This is now good code: It is efficient, purely object-oriented, and works well.
Companion object
However, there is more to this. Imagine that for some reason we don't want clients of our code to see (and possibly modify) the three arrays, so we make the fields of the Date singleton private (date4.scala):
object Date {
private val monthLength = Array(31, 29, 31, 30, 31, 30,
31, 31, 30, 31, 30, 31)
private val weekday = Array("Monday", "Tuesday", "Wednesday", "Thursday",
"Friday", "Saturday", "Sunday")
private val monthname = Array("January", "February", "March",
"April", "May", "June",
"July", "August", "September",
"October", "November", "December")
}
Surprisingly, this has the following result:
scala> Date.monthLength <console>:8: error: value monthLength in object Date cannot be accessed in object Date scala> val d = new Date(2014, 8, 12) d: Date = Tuesday, August 12, 2014
As expected, we can no longer access the field monthLength of the Date singleton. However, it seems that the Date class has no problem to get the weekday names and month names from the singleton—even though the fields are private!
The reason it still works is because we gave the singleton and the class the same name. This turns them into companions: The singleton is the companion object of the class.
A companion object is allowed to use the private fields and private methods of its companion class, and the class is allowed to use the private fields and method of its companion object.
This makes a companion object the natural place to store data that is related to some class, but only needed once.
Warning: Companion objects will not work if you define them in Scala's interactive mode. The definition of the companion object must be in the same file as the class (either a Scala script or a compiled source file).

▶ GIVEN DATA
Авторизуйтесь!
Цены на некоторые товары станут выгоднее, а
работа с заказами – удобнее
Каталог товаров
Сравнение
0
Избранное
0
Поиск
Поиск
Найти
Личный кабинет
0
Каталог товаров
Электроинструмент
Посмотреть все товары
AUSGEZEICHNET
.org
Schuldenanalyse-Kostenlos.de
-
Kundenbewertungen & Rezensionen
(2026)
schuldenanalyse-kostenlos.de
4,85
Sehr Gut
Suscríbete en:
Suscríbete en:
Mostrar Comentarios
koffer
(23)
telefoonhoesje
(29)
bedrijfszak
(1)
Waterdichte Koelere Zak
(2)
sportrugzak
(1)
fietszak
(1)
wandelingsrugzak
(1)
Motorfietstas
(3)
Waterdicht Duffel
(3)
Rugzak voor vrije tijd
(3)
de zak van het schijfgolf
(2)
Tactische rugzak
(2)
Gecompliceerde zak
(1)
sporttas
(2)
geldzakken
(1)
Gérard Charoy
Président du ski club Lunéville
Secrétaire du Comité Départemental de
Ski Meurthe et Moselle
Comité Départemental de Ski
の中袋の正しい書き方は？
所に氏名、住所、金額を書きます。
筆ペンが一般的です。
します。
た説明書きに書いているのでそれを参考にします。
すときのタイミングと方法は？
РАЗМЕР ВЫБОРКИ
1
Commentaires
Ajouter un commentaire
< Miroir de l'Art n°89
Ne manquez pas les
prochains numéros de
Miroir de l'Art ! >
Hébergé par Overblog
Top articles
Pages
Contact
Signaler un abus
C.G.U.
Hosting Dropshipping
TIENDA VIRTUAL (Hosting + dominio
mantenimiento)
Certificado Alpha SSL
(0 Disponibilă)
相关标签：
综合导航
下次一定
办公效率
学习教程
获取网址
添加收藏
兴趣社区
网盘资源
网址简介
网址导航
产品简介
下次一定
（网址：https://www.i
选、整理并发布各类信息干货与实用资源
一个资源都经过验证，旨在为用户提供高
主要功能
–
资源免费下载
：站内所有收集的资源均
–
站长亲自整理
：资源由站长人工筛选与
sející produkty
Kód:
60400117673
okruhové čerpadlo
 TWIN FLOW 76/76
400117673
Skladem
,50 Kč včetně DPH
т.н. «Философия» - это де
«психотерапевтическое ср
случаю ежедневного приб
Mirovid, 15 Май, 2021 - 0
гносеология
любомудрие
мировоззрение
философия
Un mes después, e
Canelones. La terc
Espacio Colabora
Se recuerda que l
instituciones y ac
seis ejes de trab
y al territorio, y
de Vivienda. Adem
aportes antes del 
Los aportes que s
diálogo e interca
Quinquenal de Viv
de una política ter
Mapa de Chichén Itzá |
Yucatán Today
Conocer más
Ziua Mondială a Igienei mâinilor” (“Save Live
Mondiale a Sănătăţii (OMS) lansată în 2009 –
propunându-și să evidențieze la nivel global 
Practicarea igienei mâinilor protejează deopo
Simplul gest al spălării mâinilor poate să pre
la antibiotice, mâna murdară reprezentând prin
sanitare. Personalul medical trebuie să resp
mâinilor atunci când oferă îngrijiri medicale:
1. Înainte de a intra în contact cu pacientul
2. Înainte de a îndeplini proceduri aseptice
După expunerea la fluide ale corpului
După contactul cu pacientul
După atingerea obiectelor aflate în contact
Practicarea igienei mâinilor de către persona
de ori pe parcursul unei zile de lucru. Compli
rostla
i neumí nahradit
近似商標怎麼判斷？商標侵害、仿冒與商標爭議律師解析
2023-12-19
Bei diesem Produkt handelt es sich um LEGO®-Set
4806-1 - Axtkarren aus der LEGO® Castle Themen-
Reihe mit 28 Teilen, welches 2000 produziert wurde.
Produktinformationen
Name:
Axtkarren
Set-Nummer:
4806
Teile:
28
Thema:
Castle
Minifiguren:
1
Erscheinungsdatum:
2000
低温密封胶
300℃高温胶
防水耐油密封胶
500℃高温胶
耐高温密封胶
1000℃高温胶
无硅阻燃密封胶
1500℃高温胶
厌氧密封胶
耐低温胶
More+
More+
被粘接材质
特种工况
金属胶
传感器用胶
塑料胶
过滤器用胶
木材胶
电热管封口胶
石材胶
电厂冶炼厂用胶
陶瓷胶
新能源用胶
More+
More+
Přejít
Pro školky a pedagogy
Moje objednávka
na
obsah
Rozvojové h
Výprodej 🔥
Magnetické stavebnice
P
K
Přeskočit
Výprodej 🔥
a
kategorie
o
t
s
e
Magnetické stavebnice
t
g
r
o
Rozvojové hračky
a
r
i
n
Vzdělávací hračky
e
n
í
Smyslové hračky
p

▶ SET OF TASKS
a) Answer these questions about the Scala companion object passage, each on its own line:
(i) Which three fields of the Date singleton are made private?
(ii) What makes the singleton the companion object of the class?
(iii) Where must the definition of the companion object be placed?
b) Reproduce the Scala companion object passage from "A companion object is" to "only needed once.".

▶ ANSWERS BELOW
a)
(i) monthLength, weekday and monthname.
(ii) The singleton and the class are given the same name.
(iii) In the same file as the class, either a Scala script or a compiled source file.

b)
A companion object is allowed to use the private fields and private methods of its companion class, and the class is allowed to use the private fields and method of its companion object.
This makes a companion object the natural place to store data that is related to some class, but only needed once.